2010年には公園のベンチで一人寂しくパンを食べる姿がパパラッチされた。その姿はコップのフチ子さん的なフィギュアとして発売された。
それ以外にもキアヌはあちこちで「ぼっち」な姿を写真に撮られている。
キアヌはかつては陽気な若者だった。『ビルとテッド』シリーズでは、友達役のアレックス・ウィンターと二人でバカな高校生を演じ、「オーサム(すげー)!」「エクセレーント(超すげー)!」と楽しそうに叫んでいた。
でも、1993年、サンセット・ストリップにあるライブ・ハウス、バイパー・ルームでキアヌの親友、リバー・フェニックスが23歳で麻薬のオーバードースで亡くなった。その4年後、バイパー・ルームの裏の駐車場でキアヌがホームレスのおじさんと地面に座り込んでしんみり酒を酌み交わす姿が目撃された。

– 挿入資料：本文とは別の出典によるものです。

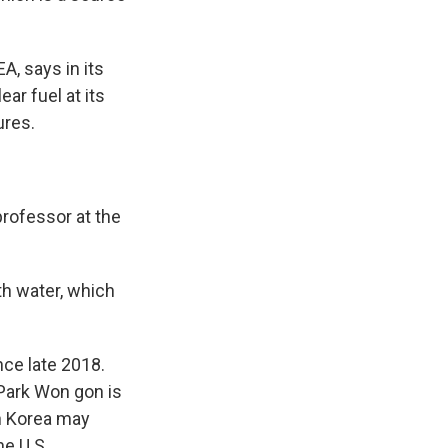
, says in its
ar fuel at its
ures.
rofessor at the
ith water, which
nce late 2018.
Park Won gon is
h Korea may
he U.S.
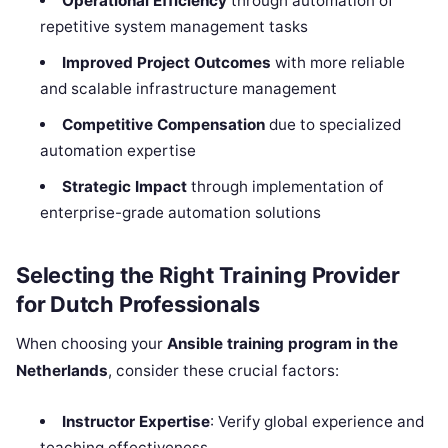
Operational Efficiency
through automation of
repetitive system management tasks
Improved Project Outcomes
with more reliable
and scalable infrastructure management
Competitive Compensation
due to specialized
automation expertise
Strategic Impact
through implementation of
enterprise-grade automation solutions
Selecting the Right Training Provider
for Dutch Professionals
When choosing your
Ansible training program in the
Netherlands
, consider these crucial factors:
Instructor Expertise
: Verify global experience and
teaching effectiveness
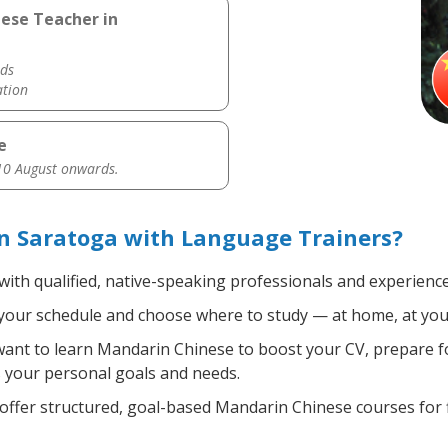
nese Teacher in
ds
ation
e
0 August onwards.
n Saratoga with Language Trainers?
with qualified, native-speaking professionals and experience
your schedule and choose where to study — at home, at your of
nt to learn Mandarin Chinese to boost your CV, prepare fo
ts your personal goals and needs.
ffer structured, goal-based Mandarin Chinese courses for f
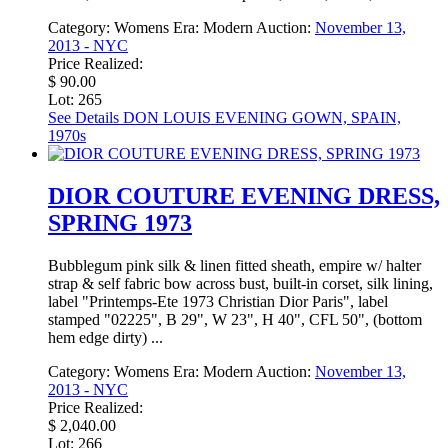
Category:
Womens
Era:
Modern
Auction:
November 13,
2013 - NYC
Price Realized:
$ 90.00
Lot: 265
See Details
DON LOUIS EVENING GOWN, SPAIN,
1970s
DIOR COUTURE EVENING DRESS,
SPRING 1973
Bubblegum pink silk & linen fitted sheath, empire w/ halter
strap & self fabric bow across bust, built-in corset, silk lining,
label "Printemps-Ete 1973 Christian Dior Paris", label
stamped "02225", B 29", W 23", H 40", CFL 50", (bottom
hem edge dirty) ...
Category:
Womens
Era:
Modern
Auction:
November 13,
2013 - NYC
Price Realized:
$ 2,040.00
Lot: 266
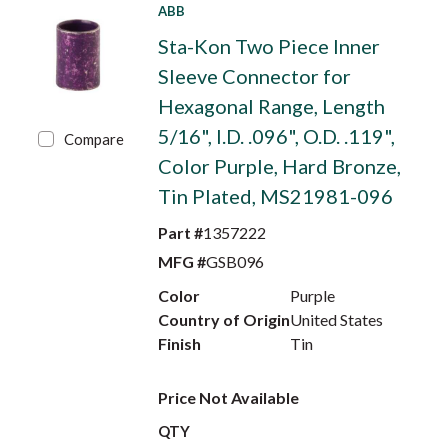
ABB
Sta-Kon Two Piece Inner
Sleeve Connector for
Hexagonal Range, Length
5/16", I.D. .096", O.D. .119",
Compare
Color Purple, Hard Bronze,
Tin Plated, MS21981-096
Part #
1357222
MFG #
GSB096
Color
Purple
Country of Origin
United States
Finish
Tin
Price Not Available
QTY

1999年、『マトリックス』がメガヒット。恋人も妊娠して、幸福の絶頂に見えた。しかし、その年の暮れに長女は死産。いたわりあった恋人も1年ほど後に交通事故で帰らぬ人となった。ジョン・ウィックの悲しみは本物だったのだ。
そして『マトリックス』の続編が2本まとめて作られた。キアヌは興行収益の数パーセント、金額で数十億円を受け取るはずだったが、それを放棄し、SFXやスタントなどの裏方さんにすべて分配した。彼にとって金などどうでもよかった。表舞台からしばらく消えて、白血病で死を宣告された妹の看病に専念した。
妹さんは奇跡的に完治した。キアヌは感謝を込めて、ほとんど全財産をがん治療の研究財団と、小児がん患者の支援団体に寄付してしまった。
ハリウッド・スターには珍しく豪邸も持たずにホテルに住み、運転手も持たないキアヌはバイクでハリウッドを走り回っていた。